Jim Purdy, of Local Motors, a company based in Chandler, displayed a car his company designed that can do 140 mph, looks like the Batmobile, and is made almost entirely from parts you can find or order from your local auto shop.
The car is named the Rally Fighter because the body is modeled after a WWII fighter plane. It has a Chevy Corvette engine, a Ford back-end, Jeep headlights, and a Frankenstein menagerie of other miscellaneous parts. Here's a video of the car crashing, doing a 360, and driving off.
Local motors pooled a network of 40,000 industrial and graphic designers and designed the car entirely on the internet. It's what Purdy calls "community development." They trolled their design network for a winning idea, and assembled the car locally with local parts, which sidesteps the need for a massive factory and drastically cuts the time for production. They've built 50 so far - at $80,000 a piece.
"We'd love to sell the Border Patrol 50 of these," Purdy says.
Courtesy of AeroVironment, and possibly coming to a border community near you, is the Qube. It's 5.5 pounds, only 3 feet in length, has four helicopter-style rotors, which gives it hovering capability, and seems like something Huxley would have placed in Brave New World. (AeroVironment's UAV slogan is, "The Future Is Unmanned," which seems to bode ill for humanity.)
They've placed a camera on the bottom of the mini-copter and it could be used to spy on smugglers or crossers when sending an agent is too difficult or dangerous.
One company sold blimps and inflatable structures; another, speedily erectable towers. And the Mason Company pitched its animal kennels and sturdy fences. (Although it's presumed the fences would be for K9 units, the Border Patrol operated a satellite base on the Tohono O'odham Reservation that kept caught immigrants in a chain link area eerily similar to an outdoor kennel, so it seems the applications for their product could be varied.)

Saved entries

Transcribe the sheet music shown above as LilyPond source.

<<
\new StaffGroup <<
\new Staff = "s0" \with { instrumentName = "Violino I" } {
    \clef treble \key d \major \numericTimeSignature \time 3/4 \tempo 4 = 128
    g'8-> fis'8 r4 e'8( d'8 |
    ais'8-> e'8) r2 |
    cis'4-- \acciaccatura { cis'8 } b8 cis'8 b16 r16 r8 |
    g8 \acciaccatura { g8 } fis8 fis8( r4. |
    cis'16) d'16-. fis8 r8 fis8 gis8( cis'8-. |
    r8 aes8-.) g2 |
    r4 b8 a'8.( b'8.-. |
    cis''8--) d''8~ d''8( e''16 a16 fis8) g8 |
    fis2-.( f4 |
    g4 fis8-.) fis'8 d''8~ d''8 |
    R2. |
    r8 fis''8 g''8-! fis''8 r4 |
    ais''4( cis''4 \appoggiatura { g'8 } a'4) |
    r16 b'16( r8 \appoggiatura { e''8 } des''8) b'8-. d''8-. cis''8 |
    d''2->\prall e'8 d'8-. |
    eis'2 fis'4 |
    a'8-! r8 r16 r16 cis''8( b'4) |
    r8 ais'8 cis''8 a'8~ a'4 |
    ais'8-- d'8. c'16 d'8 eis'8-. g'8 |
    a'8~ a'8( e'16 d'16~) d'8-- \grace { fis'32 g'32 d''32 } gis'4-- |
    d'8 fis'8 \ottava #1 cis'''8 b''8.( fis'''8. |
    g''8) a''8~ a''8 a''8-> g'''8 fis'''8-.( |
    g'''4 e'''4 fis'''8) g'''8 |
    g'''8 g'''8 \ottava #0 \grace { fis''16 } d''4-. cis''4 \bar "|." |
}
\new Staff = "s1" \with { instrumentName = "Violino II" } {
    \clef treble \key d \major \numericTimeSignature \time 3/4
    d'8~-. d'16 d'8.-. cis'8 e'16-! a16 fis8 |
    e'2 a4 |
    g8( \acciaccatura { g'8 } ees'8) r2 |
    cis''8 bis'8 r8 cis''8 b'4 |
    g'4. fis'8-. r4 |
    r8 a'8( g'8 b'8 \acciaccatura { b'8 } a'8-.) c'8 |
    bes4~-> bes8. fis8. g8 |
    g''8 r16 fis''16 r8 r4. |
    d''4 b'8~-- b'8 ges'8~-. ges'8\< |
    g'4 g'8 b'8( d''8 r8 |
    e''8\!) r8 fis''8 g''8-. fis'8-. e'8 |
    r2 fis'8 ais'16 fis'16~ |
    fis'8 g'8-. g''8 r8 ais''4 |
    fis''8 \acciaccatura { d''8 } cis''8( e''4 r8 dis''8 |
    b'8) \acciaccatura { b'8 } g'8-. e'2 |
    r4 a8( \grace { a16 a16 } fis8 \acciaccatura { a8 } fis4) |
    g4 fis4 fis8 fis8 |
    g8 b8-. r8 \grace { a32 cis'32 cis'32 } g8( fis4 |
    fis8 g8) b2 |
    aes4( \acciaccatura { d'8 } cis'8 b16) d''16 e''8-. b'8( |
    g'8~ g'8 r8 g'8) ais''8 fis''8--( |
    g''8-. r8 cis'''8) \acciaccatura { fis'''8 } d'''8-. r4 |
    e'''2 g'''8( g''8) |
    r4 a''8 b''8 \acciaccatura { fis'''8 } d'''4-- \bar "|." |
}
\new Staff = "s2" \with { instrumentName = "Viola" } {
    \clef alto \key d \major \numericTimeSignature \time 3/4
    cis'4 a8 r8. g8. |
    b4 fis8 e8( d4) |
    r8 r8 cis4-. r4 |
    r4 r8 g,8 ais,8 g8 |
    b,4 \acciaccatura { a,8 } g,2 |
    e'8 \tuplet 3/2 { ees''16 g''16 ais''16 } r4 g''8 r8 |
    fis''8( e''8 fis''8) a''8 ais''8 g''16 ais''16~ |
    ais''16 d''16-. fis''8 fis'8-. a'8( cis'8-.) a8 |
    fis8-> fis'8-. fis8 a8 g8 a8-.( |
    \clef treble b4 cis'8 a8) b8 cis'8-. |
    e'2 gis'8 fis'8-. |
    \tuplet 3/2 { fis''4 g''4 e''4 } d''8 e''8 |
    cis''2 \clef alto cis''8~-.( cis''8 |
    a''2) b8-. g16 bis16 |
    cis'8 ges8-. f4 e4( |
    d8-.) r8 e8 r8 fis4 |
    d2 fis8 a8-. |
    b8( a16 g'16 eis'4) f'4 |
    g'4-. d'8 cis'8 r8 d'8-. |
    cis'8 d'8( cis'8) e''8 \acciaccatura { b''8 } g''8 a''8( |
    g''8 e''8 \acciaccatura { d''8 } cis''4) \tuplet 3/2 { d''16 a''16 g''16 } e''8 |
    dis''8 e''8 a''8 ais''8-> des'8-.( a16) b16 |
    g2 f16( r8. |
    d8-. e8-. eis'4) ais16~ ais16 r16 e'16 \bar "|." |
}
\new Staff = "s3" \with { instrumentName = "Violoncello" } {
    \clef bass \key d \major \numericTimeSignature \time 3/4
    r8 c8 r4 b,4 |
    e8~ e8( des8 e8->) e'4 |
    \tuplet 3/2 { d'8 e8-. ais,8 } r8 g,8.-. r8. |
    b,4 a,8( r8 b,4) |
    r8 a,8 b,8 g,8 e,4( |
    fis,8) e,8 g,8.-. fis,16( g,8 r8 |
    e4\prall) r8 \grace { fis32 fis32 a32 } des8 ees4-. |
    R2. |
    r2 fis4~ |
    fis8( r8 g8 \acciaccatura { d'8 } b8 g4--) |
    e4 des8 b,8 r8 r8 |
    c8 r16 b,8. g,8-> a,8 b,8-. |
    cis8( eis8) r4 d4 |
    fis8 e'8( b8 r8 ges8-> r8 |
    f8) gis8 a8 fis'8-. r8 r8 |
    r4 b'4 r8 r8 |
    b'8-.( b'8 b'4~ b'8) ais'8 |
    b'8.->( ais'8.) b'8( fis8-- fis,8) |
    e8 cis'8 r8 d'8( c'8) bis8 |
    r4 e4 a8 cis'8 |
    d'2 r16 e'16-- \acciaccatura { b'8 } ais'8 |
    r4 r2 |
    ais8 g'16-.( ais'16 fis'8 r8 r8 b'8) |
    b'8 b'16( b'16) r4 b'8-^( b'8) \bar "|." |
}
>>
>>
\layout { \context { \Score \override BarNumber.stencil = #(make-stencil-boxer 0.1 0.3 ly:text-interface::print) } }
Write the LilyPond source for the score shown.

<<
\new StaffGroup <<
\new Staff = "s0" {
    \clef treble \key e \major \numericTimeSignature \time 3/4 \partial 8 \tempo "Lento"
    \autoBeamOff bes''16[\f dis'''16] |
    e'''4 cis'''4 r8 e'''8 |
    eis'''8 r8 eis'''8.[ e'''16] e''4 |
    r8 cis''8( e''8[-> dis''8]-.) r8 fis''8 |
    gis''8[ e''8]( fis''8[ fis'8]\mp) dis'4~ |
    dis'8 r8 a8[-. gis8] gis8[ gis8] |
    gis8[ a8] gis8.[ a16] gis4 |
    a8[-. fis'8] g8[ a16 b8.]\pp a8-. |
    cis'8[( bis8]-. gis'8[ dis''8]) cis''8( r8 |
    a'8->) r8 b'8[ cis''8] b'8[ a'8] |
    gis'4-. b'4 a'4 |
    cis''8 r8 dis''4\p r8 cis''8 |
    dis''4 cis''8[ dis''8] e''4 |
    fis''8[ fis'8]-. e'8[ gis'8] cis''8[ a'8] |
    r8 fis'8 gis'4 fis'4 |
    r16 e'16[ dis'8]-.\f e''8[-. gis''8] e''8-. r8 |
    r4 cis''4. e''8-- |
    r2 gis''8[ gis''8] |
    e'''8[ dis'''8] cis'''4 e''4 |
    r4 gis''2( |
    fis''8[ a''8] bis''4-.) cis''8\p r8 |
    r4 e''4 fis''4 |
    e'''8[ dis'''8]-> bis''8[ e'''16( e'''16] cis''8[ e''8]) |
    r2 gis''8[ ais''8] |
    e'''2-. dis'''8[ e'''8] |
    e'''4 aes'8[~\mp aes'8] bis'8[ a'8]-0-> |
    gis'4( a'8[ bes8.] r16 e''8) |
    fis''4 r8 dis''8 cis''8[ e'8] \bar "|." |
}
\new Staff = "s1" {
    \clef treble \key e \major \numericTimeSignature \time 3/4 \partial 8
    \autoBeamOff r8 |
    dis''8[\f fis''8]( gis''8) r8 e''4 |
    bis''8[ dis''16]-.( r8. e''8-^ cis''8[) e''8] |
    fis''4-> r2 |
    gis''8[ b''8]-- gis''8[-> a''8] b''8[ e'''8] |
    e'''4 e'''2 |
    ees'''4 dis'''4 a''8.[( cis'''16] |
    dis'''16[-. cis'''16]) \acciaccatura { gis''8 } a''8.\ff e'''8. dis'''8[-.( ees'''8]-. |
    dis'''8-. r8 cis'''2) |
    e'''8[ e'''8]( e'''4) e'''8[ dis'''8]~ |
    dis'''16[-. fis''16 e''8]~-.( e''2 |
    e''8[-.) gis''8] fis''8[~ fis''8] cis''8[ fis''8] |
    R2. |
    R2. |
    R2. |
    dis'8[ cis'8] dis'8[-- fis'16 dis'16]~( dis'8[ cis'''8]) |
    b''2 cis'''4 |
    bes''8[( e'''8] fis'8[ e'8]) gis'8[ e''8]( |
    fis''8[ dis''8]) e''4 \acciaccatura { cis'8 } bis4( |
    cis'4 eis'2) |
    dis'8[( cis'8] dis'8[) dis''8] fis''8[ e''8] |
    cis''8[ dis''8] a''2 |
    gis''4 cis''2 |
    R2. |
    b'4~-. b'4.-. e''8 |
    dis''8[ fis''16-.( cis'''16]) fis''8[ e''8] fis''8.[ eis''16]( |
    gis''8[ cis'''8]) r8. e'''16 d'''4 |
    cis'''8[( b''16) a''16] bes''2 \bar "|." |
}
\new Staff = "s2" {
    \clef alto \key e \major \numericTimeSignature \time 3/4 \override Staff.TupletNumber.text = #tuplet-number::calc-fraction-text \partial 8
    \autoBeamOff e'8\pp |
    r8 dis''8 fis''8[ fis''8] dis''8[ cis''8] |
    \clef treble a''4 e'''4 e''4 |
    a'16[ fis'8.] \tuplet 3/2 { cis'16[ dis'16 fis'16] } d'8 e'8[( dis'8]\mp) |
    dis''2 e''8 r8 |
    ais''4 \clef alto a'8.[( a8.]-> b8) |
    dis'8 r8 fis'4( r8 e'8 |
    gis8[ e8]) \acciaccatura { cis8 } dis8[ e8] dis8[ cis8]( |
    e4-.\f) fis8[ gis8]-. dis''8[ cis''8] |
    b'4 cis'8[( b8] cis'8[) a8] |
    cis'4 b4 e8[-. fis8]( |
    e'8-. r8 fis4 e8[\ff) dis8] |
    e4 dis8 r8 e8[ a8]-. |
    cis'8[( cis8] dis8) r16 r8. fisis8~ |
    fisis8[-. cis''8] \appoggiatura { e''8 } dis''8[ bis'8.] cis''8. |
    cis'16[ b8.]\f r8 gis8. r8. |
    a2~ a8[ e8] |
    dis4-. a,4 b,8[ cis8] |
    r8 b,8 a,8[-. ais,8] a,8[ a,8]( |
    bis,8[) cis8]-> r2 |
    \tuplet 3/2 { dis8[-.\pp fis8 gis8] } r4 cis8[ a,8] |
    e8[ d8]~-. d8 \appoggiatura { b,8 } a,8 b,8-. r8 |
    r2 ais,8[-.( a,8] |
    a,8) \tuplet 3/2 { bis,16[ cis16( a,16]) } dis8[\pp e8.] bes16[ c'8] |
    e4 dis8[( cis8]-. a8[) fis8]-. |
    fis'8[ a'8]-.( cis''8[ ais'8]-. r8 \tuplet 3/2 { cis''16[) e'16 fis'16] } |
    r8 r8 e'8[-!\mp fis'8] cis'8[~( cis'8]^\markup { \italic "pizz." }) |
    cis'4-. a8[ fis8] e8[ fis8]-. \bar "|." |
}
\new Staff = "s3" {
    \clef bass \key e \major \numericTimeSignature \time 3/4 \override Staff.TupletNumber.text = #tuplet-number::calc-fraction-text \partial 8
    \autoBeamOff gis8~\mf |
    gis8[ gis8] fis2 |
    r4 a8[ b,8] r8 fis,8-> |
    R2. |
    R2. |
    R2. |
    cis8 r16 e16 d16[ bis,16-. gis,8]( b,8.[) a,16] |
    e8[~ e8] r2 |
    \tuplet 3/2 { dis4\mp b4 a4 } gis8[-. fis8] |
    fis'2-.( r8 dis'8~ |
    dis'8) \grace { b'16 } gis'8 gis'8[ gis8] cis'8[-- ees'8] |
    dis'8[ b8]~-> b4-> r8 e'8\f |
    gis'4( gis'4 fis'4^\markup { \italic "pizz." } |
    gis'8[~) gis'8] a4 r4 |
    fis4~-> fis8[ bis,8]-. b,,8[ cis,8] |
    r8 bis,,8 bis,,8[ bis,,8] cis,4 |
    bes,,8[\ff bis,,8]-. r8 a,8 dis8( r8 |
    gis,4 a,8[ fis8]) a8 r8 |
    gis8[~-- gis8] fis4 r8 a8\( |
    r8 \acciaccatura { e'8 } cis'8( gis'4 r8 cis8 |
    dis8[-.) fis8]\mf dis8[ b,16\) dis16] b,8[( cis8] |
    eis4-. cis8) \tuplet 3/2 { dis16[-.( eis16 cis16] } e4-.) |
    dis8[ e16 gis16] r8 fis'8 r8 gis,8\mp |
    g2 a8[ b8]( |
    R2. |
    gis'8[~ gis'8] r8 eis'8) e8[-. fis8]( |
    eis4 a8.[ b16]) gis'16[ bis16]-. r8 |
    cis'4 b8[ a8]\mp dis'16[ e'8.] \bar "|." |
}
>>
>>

## ACTIVITY
Write the next part of the article on border-security products, picking up right after its final sentence. The listing was taken from a separate source.

## RESULT
There was no lack of guns at the Expo. Rifles adorned tables on nearly every aisle.
Ferfrans Weapons Systems says it has developed a fully auto rifle that lowers the firing rate from 850-900 rounds-per-minute, to 550-680 rounds-per-minute, making the gun more manageable and accurate, for those times when semi-auto or three round burst simply won't get the job done. So easy to operate, says Charles Ferrera, with Falcon Operations Group, you can slap nearly anyone behind it and get effective results.
What was the most important piece of technology at the Expo?
"This is the most important thing in the whole fucking building," Ferrera says, as he points to a clip that will hold your chewing tobacco on a tactical belt. His preferred chew is Skoal, citrus blend.
It just might be.
With spending cuts looming, possible furloughs, and apprehensions in the U.S. 78 percent below their peak in 2000, a can of chewing tobacco to kill time might come in handy on the Arizona border.